It’s not uncommon to feel sick every once in a while, but if you’re coming down with something at least once a month, something is definitely not right. If you lead an otherwise healthy lifestyle, and there’s nothing going around the office, then it’s time to take a closer look at your environment. We generally don’t think twice about how our household items could affect our well-being, but there are germs and bacteria living right under your nose that could be causing you untold misery. Fortunately, there are easy ways to give your home an acceptable bill of health, even for the domestically challenged.
We get that it’s difficult to find an affordable apartment that isn’t completely falling apart, but there is one thing you should definitely not settle for having in your home; asbestos. Asbestos has been used for about 150 years on a large commercial scale for fireproofing and insulation in houses, schools, hospitals, commercial, and industrial buildings. If left alone, it’s usually harmless, but if you inhale any particles, asbestos can cause fatal diseases. If you’re considering an apartment complex of house that was built before 2000, it’s more likely that there is asbestos in your building. See a doctor if you’ve experienced shortness of breath, a persistent dry cough, chest tightness or pain, or loss of appetite with weight loss. If your doctor gives you this diagnosis you need to call a personal injury lawyer if you’ve been exposed to asbestos; your landlord has a legal responsibility to deal with this problem. Asbestos fibres can pass into the lungs where they can stay for many years, and lead to illnesses such as asbestosis (breathing difficulty) and mesothelioma (a type of cancer). There is no way to remove the fibres once they have reached the lungs and no cure for the diseases they cause.
It’s more common than ever to invest in insulation and double glazed windows to keep heat in our homes and save on our bills. However, there is one unfortunate side effect; it makes it easier for mold to develop in your house. Although not all kinds of mold are harmful, you should be concerned if the air in a certain area smells particularly musty, and you’ve experienced sneezing, coughing, dry eyes, or rashes. If an area of mold is less than ten square feet, then you can attempt to get rid of the mold yourself. Just make sure you’re wearing safety goggles, non-porous gloves, and a particle mask when cleaning. You’ll need a solution of one cup of detergent and a gallon of water. Using a sponge, wash the moldy area with the solution, then allow it to air dry. Wash it again, using a different solution of ¼ cup of bleach added to one gallon of water. Give the bleach solution 20 minutes to disinfect the area, then repeat. Keep repeating until you’ve washed the area four times with the bleach solution.
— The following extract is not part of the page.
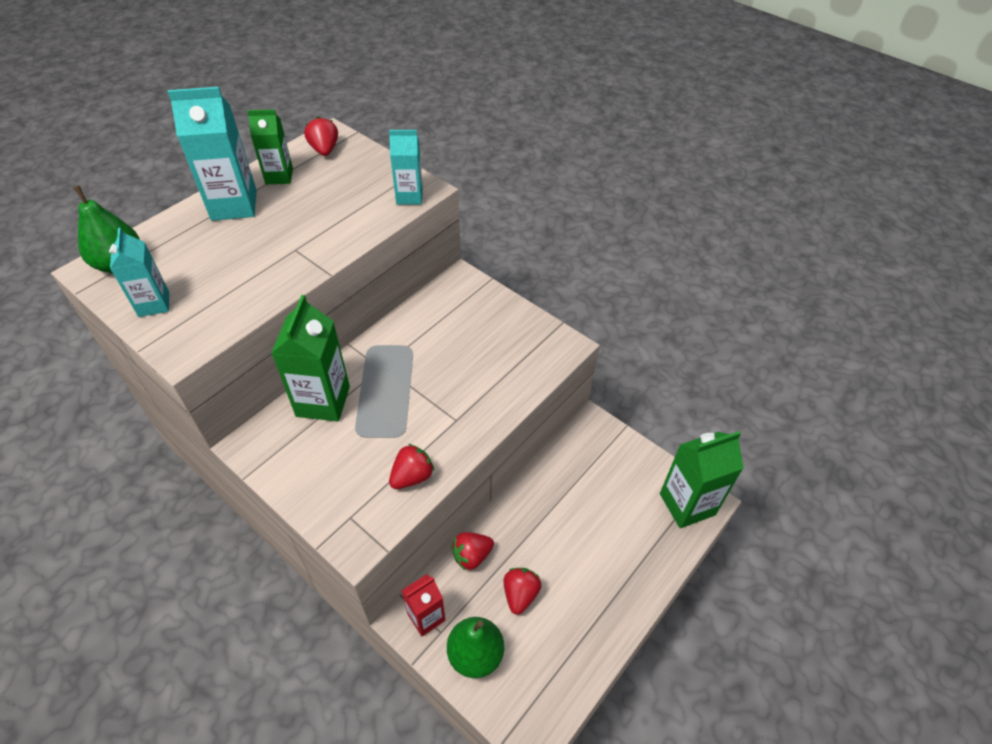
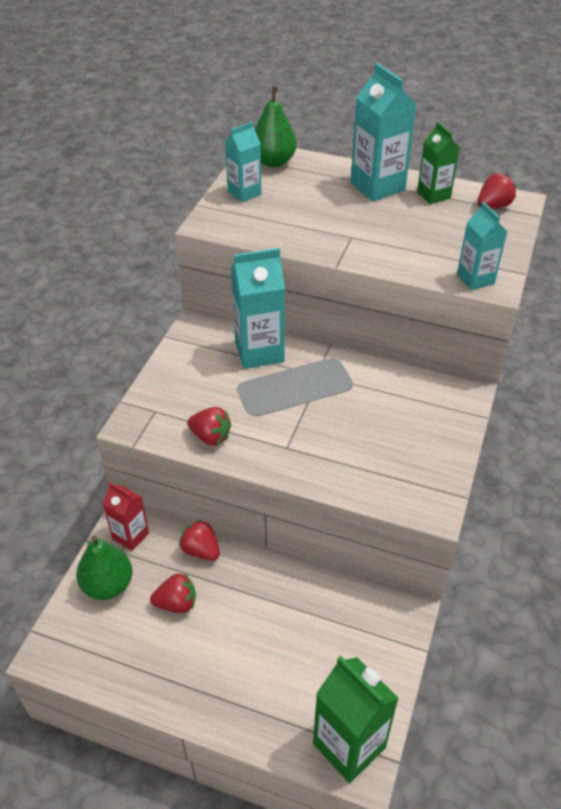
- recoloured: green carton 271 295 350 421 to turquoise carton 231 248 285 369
It takes more than just clearing out the expired and smelly food to keep the refrigerator germ-free. Liquids that spill onto the shelves and trays collects mold, therefore posing a danger to your fresh food. The biggest culprits are the vegetable drawers that are often forgotten until a vegetable starts to rot. The collection of rot and aforementioned liquids can gather in the corners and release a powerful, unpleasant smell. Take the drawers out of the fridge and clean them with warm water and baking soda. While they’re drying on the side, take the time to wipe down the rest of the fridge with antibacterial wipes. It is also recommended that you thoroughly wash your fruits and vegetables before storing them in the fridge.
Not to make if more difficult for you to fall asleep, but your bed sheets are the biggest dumping ground for dead skin cells, which leads to millions of dust mites. The warm environment of your bed is the perfect home for them, and they reproduce enough times to house ten million per bed. Although the mites themselves are relatively harmless, their fecal matter and body fragments can trigger allergic reactions like eczema and hay fever, and they affect nearly 80 percent of people with asthma. These micro-organisms can also put you at risk of illnesses, allergies, or even food poisoning. Fortunately, protection against dust mites is simple. Change your sheets regularly, and wash them in 60 degrees, or lower, with antibacterial laundry detergent. Allergenic protectors can also reduce the appearance of mites.